» Source information:
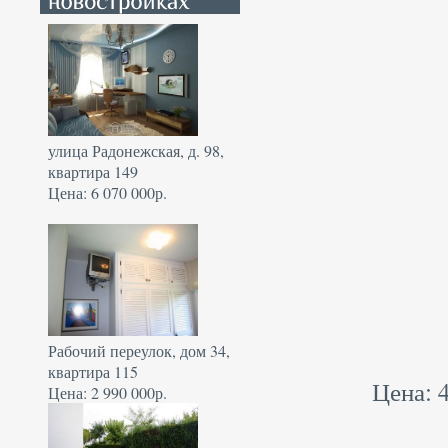
улица Радонежская, д. 98,
квартира 149
Цена: 6 070 000р.
Рабочий переулок, дом 34,
квартира 115
Цена: 4
Цена: 2 990 000р.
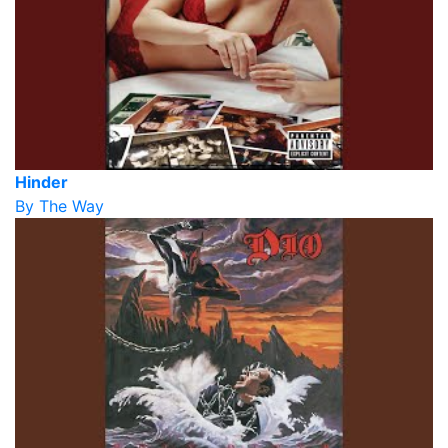
Hinder
By The Way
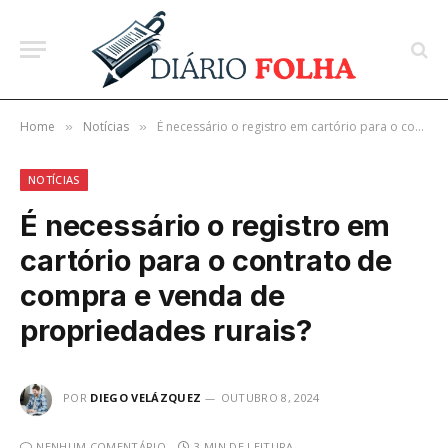
Home
Notícias
É necessário o registro em cartório para o contrato de compra e venda de propriedades rurais?
»
»
NOTÍCIAS
É necessário o registro em
cartório para o contrato de
compra e venda de
propriedades rurais?
POR
DIEGO VELÁZQUEZ
OUTUBRO 8, 2024
NENHUM COMENTÁRIO
3 MIN DE LEITURA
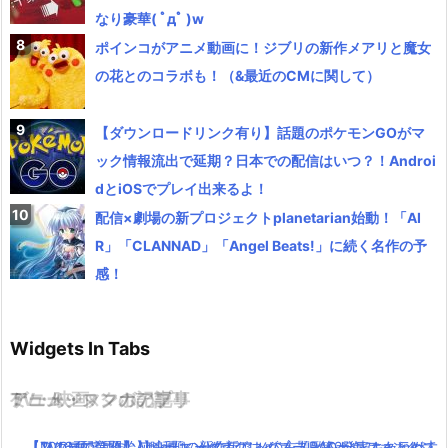
なり豪華( ﾟдﾟ )w
ポインコがアニメ動画に！ジブリの新作メアリと魔女
の花とのコラボも！（&最近のCMに関して）
【ダウンロードリンク有り】話題のポケモンGOがマ
ック情報流出で延期？日本での配信はいつ？！Androi
dとiOSでプレイ出来るよ！
配信×劇場の新プロジェクトplanetarian始動！「AI
R」「CLANNAD」「Angel Beats!」に続く名作の予
感！
Widgets In Tabs
TV・映画
ゲーム・スマホアプリ
アニメ・マンガの記事
ミュージックの記事
【TVCM配信開始】映画キングスグレイブ ファイナルファンタジ
【スクエニ新作】アンティークカルネヴァーレ第2発表キャラは
【2016夏アニソン】話題の新作アニメの主題歌を一気にまとめて
【Mステで話題】Aimer(エメ)の新アルバム！RAD,ワンオクなど大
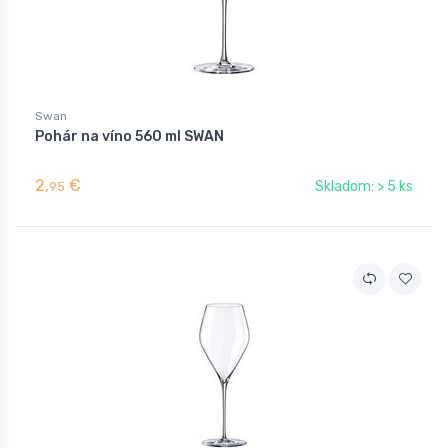
Swan
Pohár na víno 560 ml SWAN
2,
€
Skladom: > 5 ks
95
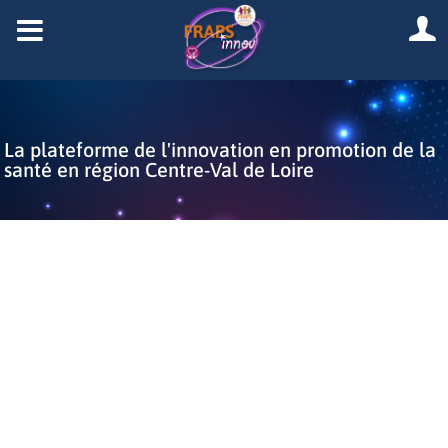
La plateforme de l'innovation en promotion de la
santé en région Centre-Val de Loire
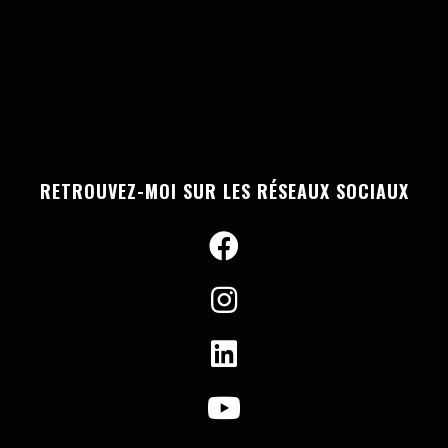
RETROUVEZ-MOI SUR LES RÉSEAUX SOCIAUX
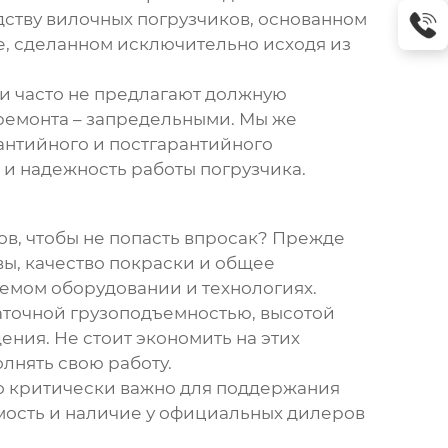
дству вилочных погрузчиков, основанном
ре, сделанном исключительно исходя из
ли часто не предлагают должную
 ремонта – запредельными. Мы же
антийного и постгарантийного
ь и надежность работы погрузчика.
ов
, чтобы не попасть впросак? Прежде
вы, качество покраски и общее
уемом оборудовании и технологиях.
таточной грузоподъемностью, высотой
ения. Не стоит экономить на этих
лнять свою работу.
то критически важно для поддержания
имость и наличие у официальных дилеров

» Task directions: Retype the rows word for word, beginning at the line that contains "なり豪華( ﾟдﾟ )w" and stopping after the line that contains "RETROUVEZ-MOI SUR LES RÉSEAUX SOCIAUX". Leave the pictures out of your answer.

» Solution to the exercise:
なり豪華( ﾟдﾟ )w
ポインコがアニメ動画に！ジブリの新作メアリと魔女
の花とのコラボも！（&最近のCMに関して）
【ダウンロードリンク有り】話題のポケモンGOがマ
ック情報流出で延期？日本での配信はいつ？！Androi
dとiOSでプレイ出来るよ！
配信×劇場の新プロジェクトplanetarian始動！「AI
R」「CLANNAD」「Angel Beats!」に続く名作の予
感！
Widgets In Tabs
TV・映画
ゲーム・スマホアプリ
アニメ・マンガの記事
ミュージックの記事
【TVCM配信開始】映画キングスグレイブ ファイナルファンタジ
【スクエニ新作】アンティークカルネヴァーレ第2発表キャラは
【2016夏アニソン】話題の新作アニメの主題歌を一気にまとめて
【Mステで話題】Aimer(エメ)の新アルバム！RAD,ワンオクなど大
Swan
Pohár na víno 560 ml SWAN
2,
€
Skladom: > 5 ks
95
La plateforme de l'innovation en promotion de la
santé en région Centre-Val de Loire
RETROUVEZ-MOI SUR LES RÉSEAUX SOCIAUX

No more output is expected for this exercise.